▶ [Document text]
Importantly, the circular clarifies that Art. 3-bis does not create an autonomous transmission mechanism. Those meeting the exceptions will have their citizenship recognized based on pre-existing transmission mechanisms. If the line was broken under prior principles, Art. 3-bis conditions do not heal that break.
2. Citizenship Acquisition by Benefit of Law (Art. 4 Law 91/1992, as amended)
The Circolare May 28th provides instructions on the new commas 1-bis and 1-ter of Art. 4, Law 91/1992, introduced by Law 74/2025.
2.1. By an adult (Art. 4, c. 1, alinea and lett. c)):
A foreigner/stateless person whose parent or second-degree ascendant is/was a citizen by birth, becomes a citizen if, upon reaching majority, they have legally resided in Italy for at least two years and declare their intent to acquire it within one year. (This reflects the reduction in residency from 3 to 2 years for this category, further discussed in analyses of Law 91/1992 changes).
2.2. By a foreign or stateless minor (New Art. 4, commas 1-bis and 1-ter):
A minor, descended from a parent who acquired Italian citizenship by birth (thus excluding parents naturalized or citizens by benefit of law/marriage/iuris communicatione), can become a citizen if both parents (or guardian) declare this intent AND one of the following occurs:
- lett. a): After the declaration, the minor resides legally and continuously for at least two years in Italy (historical residence certificate required).
- lett. b): The declaration is submitted within one year of the minor’s birth or from the date filiation (including adoptive) with an Italian citizen is established. If filiation is recognized at different times by both Italian-by-birth parents, the one-year term starts from the first recognition. If the first recognition is by a foreign parent (or Italian not by birth), the term starts from the recognition by the second, Italian-by-birth parent. If only one parent, documentary proof is needed.
A minor who becomes a citizen this way can renounce it upon majority if they hold another citizenship (it’s a faculty, not an obligation).
Transitional Rule (Art. 1, c. 1-ter of Law 74/2025): For minors as of May 24, 2025 (the conversion law’s entry into force), who are children of citizens by birth under Art. 3-bis, letters a), a-bis), or b), the declaration of intent under Art. 4, c. 1-bis, lett. b) can be submitted by 11:59 PM on May 31, 2026. If the minor reaches majority during this period, they must submit the declaration themselves by this deadline.
These acquisitions under Art. 4 are subject to a €250 fee (Art. 9-bis L.91/1992) per minor.
The circular specifies that in these “benefit of law” acquisitions, the minor acquires citizenship not from birth (jure sanguinis), but from the day after the conditions are met.

Collected data:
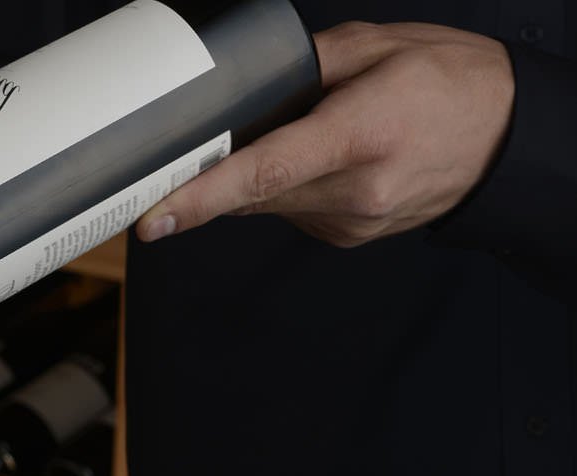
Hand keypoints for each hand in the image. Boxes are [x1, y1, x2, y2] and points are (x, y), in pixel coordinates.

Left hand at [136, 21, 513, 247]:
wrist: (509, 138)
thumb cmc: (451, 83)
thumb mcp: (378, 48)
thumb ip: (304, 65)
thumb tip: (243, 86)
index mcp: (359, 136)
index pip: (263, 173)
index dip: (201, 197)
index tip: (156, 217)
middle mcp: (355, 190)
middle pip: (251, 194)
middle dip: (215, 175)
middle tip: (196, 154)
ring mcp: (351, 221)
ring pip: (266, 205)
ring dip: (258, 177)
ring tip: (301, 137)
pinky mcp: (347, 237)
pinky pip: (290, 211)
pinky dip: (285, 188)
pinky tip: (318, 162)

▶ [Requirement] Extend the explanation of the Italian citizenship circular, picking up right after its final sentence.

▶ [Exercise response]
3. Granting Citizenship to Foreigners Descended from Italian Citizens (Art. 9 Law 91/1992, as amended)
The Circolare May 28th notes that Art. 9, as amended by Art. 1-bis, comma 2 of Law 74/2025, reduces from three to two years the period of legal residence in Italy for a foreigner whose parent or second-degree ascendant is or was a citizen by birth. The three-year period remains for foreigners born in Italy (who do not use Art. 4, c. 2).
4. Biennial Residency Requirement for Minor Children of Those Acquiring/Reacquiring Italian Citizenship (Art. 14 Law 91/1992, as amended)
Art. 1, comma 1-quater of Law 74/2025 amended Art. 14, limiting the automatic acquisition of citizenship by a cohabiting minor child. Now, the child must have been legally resident in Italy for at least two continuous years at the time the parent acquires/reacquires Italian citizenship (or since birth if under two years old).
If the parent’s acquisition/reacquisition occurred by May 23, 2025, the previous rules apply (automatic acquisition through cohabitation).
If it occurs from May 24, 2025, the new two-year residency rule for the child applies. Cohabitation at the time of the parent’s citizenship acquisition must still be verified.
5. Reacquisition of Citizenship for Former Citizens (Art. 17 Law 91/1992, as amended)
Art. 1-ter of Law 74/2025 reformulated Art. 17, reopening terms for reacquisition for former citizens:
- Born in Italy, or resident in Italy for at least two continuous years;
- Who lost citizenship no later than August 15, 1992 (day before L.91/92 came into force);
- Under Art. 8, no. 1 & 2, or Art. 12 of the 1912 Law (foreign naturalization, renunciation after involuntary foreign acquisition, minor children of a parent who lost citizenship).
This does not apply to those who renounced or lost citizenship for other reasons from August 16, 1992. Declarations for reacquisition can be submitted between July 1, 2025, and December 31, 2027. These must be formal, in-person declarations and transcribed in citizenship registers.
Final Considerations
This Circolare May 28th from the Ministry of Interior provides essential clarifications but underscores the increased complexity of the new citizenship framework. The strong emphasis on rigorous documentary proof, especially for the “exclusively Italian citizenship” condition (Art. 3-bis, lett. c), and the precise deadlines for transitional rules will demand careful attention from applicants and practitioners. More news and updates will follow as these rules are applied.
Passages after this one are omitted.